É preciso esclarecer, contudo, que, para Bourdieu, a consciência só pode ser apreendida a partir do seu caráter prático e, portanto. Esta é outra importante característica da gênese do habitus. Ele não é uma estrutura ideal, nem mesmo puramente mental; antes, encontra-se inscrito, assim como o caráter ativo da consciência que lhe é intrínseco, na objetividade dos corpos, das práticas. Ao compreender a consciência (habitus) enquanto mediadora entre a objetividade do mundo e a objetividade das práticas (objetividade do sujeito/agente), o autor tem por pretensão romper com a percepção dualista entre sujeito e objeto, matéria e espírito, forma e conteúdo, teoria e prática.
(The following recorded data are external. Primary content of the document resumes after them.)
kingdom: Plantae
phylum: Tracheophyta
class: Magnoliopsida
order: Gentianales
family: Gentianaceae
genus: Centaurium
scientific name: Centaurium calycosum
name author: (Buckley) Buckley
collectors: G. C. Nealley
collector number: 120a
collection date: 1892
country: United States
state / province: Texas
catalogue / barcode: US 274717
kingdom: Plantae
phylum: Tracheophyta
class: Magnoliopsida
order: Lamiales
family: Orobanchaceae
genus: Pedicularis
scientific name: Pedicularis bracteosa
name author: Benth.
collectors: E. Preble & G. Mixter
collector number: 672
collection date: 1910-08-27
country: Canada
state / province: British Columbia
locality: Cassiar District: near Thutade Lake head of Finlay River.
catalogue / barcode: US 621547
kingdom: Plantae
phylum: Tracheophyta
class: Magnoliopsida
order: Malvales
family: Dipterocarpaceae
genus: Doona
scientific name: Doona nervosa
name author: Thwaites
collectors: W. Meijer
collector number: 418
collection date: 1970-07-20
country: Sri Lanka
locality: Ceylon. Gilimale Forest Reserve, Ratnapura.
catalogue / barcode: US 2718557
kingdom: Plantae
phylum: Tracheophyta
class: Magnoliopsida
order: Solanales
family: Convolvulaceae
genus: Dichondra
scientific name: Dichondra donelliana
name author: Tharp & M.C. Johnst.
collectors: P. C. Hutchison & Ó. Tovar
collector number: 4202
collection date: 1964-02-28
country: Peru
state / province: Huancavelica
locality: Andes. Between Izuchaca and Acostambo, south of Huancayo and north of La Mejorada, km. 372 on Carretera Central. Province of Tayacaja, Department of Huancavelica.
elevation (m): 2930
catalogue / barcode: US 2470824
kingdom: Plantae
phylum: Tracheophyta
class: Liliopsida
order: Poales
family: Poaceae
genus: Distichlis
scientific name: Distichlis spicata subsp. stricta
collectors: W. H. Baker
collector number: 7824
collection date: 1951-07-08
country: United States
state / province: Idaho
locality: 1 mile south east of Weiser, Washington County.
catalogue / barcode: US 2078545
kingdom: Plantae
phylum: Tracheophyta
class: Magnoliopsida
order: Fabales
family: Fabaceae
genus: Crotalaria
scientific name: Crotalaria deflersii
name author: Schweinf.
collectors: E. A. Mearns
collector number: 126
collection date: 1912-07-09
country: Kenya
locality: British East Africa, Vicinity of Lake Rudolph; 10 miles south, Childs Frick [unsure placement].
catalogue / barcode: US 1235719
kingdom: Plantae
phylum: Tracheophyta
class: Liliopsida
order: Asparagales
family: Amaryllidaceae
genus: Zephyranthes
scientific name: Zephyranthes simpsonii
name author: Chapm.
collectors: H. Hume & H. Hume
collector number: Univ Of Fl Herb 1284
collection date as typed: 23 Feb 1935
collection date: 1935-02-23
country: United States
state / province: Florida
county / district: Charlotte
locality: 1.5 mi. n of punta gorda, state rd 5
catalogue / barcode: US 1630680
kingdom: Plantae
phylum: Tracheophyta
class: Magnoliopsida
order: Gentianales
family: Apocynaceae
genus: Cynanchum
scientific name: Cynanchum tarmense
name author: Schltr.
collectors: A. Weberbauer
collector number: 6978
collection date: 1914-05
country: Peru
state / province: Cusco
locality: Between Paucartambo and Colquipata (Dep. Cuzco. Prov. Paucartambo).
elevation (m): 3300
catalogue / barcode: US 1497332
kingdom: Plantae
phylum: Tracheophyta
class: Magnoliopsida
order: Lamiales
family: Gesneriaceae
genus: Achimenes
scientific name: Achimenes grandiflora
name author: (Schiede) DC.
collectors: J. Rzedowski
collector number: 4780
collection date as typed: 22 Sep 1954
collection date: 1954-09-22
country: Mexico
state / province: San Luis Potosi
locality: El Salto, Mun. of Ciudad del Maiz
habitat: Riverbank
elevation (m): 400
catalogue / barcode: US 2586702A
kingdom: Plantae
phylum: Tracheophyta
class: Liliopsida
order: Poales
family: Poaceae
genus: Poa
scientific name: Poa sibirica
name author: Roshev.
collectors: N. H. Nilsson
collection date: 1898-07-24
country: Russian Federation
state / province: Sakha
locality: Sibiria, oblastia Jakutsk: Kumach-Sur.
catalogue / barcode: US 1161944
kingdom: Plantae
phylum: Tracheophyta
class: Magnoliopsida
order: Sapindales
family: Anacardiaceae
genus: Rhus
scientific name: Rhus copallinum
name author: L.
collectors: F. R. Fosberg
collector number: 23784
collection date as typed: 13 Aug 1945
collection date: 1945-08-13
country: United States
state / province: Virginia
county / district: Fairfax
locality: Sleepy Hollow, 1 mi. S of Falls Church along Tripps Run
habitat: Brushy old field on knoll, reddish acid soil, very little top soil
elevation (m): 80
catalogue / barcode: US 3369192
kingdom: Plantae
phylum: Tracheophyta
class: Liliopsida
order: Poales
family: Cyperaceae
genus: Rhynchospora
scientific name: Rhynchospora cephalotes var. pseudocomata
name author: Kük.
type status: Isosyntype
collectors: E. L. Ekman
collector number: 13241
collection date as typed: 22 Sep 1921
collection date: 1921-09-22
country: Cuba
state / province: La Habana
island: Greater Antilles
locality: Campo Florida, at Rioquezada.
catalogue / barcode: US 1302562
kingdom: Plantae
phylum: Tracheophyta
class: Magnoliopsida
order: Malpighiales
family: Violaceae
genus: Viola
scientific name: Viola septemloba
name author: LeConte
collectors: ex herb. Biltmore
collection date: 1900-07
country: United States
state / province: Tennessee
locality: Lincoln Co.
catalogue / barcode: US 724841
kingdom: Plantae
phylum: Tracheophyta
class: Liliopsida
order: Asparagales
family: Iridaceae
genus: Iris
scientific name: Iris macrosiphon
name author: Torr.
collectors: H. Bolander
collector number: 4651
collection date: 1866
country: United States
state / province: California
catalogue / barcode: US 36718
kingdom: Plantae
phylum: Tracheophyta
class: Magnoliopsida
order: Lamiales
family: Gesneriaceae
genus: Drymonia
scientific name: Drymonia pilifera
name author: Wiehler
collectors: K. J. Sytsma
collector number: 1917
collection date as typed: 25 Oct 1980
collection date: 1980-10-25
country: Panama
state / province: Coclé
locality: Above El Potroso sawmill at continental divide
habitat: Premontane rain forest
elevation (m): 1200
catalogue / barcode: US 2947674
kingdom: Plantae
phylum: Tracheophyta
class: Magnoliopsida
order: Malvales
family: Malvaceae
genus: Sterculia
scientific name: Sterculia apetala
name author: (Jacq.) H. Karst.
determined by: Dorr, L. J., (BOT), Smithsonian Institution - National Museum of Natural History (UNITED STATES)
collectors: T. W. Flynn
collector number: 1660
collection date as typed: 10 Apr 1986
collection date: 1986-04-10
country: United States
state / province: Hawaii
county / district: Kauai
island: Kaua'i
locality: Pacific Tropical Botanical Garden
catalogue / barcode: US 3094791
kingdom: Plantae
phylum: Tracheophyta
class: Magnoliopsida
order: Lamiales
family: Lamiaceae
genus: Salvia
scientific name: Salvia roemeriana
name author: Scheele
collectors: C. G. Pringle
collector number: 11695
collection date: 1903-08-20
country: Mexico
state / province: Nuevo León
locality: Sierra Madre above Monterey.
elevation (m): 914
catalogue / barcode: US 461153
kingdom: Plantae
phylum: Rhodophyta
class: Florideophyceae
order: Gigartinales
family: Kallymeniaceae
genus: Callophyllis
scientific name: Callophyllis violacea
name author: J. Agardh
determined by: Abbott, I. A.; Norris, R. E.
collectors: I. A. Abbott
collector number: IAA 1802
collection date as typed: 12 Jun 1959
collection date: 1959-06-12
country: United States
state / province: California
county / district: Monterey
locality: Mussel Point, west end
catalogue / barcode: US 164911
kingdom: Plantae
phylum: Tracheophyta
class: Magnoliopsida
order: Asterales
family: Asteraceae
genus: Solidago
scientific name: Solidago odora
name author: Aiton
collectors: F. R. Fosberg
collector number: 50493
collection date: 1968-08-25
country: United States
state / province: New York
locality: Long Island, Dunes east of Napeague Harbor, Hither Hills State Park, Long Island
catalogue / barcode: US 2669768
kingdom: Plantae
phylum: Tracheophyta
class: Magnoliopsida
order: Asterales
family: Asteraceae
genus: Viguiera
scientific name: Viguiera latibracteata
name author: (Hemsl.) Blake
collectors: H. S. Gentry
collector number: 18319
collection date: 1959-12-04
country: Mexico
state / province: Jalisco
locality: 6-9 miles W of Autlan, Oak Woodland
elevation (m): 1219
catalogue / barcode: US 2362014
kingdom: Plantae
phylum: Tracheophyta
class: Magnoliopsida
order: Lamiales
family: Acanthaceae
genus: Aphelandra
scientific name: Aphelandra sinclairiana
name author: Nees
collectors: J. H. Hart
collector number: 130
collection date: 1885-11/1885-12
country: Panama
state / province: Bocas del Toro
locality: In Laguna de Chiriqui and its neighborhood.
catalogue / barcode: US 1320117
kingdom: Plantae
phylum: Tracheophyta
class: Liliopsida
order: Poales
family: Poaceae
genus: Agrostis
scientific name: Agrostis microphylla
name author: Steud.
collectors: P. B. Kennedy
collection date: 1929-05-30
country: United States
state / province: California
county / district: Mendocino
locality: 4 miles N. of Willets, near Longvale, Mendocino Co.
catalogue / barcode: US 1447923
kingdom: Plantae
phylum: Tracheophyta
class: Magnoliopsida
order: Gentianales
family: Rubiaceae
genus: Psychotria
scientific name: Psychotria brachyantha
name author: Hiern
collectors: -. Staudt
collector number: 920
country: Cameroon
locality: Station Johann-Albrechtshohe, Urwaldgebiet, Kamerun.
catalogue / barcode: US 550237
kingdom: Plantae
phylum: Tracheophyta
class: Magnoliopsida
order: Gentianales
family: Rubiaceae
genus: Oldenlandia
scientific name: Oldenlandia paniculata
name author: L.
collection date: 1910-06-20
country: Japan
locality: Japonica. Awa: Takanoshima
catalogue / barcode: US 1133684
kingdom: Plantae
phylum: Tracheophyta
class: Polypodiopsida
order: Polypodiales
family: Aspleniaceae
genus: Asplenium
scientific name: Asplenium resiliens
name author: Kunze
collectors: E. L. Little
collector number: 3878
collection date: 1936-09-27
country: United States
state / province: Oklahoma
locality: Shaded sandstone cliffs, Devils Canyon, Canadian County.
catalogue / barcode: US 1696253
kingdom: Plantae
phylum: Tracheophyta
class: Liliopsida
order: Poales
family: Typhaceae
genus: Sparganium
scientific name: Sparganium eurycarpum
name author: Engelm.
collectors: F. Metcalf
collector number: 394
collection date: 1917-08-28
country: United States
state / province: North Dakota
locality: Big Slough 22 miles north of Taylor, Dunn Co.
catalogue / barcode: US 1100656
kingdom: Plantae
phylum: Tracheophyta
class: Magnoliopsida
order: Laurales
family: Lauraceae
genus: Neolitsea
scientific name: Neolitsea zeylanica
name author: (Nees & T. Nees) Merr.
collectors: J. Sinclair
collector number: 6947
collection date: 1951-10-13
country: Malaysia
Em resumo, desde sua gênese, o habitus tem por pretensão compreender a relação sujeito/objeto para além dos pares de oposição – culminando, por vezes, como já explicitado, na supressão total dessas dualidades. A citação a seguir expressa essa percepção do caráter prático da consciência.

Os trabalhadores tem uma justa percepção de sua situação objetiva e, consequentemente, das chances objetivas oferecidas aos indivíduos de sua condição, mesmo que eles não consigam formular em um discurso adequado, essa consciência se exprime sem equívoco na linguagem das condutas e das atitudes. (Idem. pp. 328 e 329. Tradução nossa)4

Faremos uma breve reconstrução da gênese das questões expostas anteriormente, tendo como ponto de partida os três textos, citados acima, deste período, dos quais o último é uma síntese dos dois primeiros, uma sistematização conceitual das questões presentes neles de forma esparsa.

1 Bourdieu vai analisar a relação entre as atitudes contraditórias do subproletariado e camponês proletarizado argelino e os grupos socialistas que lutavam pela revolução na Argélia.

2 Foi publicado na França como Argérie 60: structures économiques et structures temporelles(1977).

3 Original: “La conscience du chômage structurel peut inspirer les conduites et determiner les opinions sans apparaître clairement aux esprits qu’elle hante et sans parvenir à se formuler explicitement. Et cela, tout spécialement dans les catégories sociales les plus défavorisées, les sous-prolétariat des villes et les ruraux prolétarisés. Aussi, avant de décrire les formes et les degrés de la conscience du chômage (et de la conscience de la domination coloniale qui en est solidaire), il s’agit de déterminer comment, implicite ou explicite, elle dirige les conduites et anime les pensées.

4 Original: “Les travailleurs ont une juste perception de la situation objective et, en l’occurence, des chances objectives qui s’offrent aux individus de leur condition; lors même qu’elle ne parvient pas à se formuler dans un discours adéquat, cette conscience s’exprime sans équivoque dans le langage des conduits et des attitudes.